-- What you are asked to do --
Find and copy the lines in the records beneath this task that contain the word "title".

** Data excerpts follows **

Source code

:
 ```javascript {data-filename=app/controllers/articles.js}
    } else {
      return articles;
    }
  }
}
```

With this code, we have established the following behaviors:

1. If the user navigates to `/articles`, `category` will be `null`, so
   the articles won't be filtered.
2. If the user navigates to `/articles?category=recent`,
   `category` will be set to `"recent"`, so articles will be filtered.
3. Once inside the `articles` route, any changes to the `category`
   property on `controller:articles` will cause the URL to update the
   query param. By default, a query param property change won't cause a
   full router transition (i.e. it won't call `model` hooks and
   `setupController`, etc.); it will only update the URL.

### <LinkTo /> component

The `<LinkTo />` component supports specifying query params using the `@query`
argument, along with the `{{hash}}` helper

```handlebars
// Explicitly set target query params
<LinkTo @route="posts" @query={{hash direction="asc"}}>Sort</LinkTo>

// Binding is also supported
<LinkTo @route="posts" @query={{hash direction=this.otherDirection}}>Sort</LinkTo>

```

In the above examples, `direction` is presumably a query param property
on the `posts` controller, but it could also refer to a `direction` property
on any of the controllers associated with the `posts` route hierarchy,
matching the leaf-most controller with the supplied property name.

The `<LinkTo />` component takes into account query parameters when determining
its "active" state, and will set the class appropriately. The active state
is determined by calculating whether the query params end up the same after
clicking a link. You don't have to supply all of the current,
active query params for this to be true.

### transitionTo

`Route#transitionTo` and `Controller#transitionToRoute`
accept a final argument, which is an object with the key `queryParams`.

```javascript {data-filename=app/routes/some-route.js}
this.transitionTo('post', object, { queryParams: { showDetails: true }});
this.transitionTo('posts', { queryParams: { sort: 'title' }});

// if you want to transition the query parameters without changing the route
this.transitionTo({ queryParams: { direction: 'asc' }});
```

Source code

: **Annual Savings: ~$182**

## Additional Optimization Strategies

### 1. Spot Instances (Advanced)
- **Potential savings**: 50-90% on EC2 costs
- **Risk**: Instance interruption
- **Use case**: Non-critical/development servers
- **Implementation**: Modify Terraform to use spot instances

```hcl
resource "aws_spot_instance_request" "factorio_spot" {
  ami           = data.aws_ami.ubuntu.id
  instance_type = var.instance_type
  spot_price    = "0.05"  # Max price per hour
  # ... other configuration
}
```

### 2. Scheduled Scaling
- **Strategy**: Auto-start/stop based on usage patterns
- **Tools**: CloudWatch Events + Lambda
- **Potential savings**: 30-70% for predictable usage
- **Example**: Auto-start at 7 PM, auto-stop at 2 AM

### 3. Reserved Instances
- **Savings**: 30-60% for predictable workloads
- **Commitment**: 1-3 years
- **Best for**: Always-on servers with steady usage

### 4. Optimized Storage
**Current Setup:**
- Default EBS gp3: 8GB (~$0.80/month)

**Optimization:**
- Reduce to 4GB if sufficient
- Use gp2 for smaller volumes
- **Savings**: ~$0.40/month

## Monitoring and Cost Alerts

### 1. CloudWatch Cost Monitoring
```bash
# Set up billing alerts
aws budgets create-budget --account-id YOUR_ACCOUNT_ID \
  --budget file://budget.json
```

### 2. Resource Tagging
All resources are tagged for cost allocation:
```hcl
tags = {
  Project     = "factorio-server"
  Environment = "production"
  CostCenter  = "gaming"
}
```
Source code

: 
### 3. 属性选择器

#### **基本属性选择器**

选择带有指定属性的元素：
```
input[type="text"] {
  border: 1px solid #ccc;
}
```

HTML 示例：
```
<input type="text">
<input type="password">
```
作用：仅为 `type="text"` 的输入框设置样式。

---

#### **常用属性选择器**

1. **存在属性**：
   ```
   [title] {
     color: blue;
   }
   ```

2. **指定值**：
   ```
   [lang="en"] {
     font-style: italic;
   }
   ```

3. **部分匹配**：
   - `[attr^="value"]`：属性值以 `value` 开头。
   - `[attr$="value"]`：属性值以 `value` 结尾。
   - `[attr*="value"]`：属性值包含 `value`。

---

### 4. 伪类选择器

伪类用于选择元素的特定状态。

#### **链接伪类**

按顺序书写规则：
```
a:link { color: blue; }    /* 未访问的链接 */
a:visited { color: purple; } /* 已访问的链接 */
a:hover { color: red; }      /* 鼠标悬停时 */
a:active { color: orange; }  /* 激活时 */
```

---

** End of Data excerpts **

-- Your response --
this.transitionTo('posts', { queryParams: { sort: 'title' }});
   [title] {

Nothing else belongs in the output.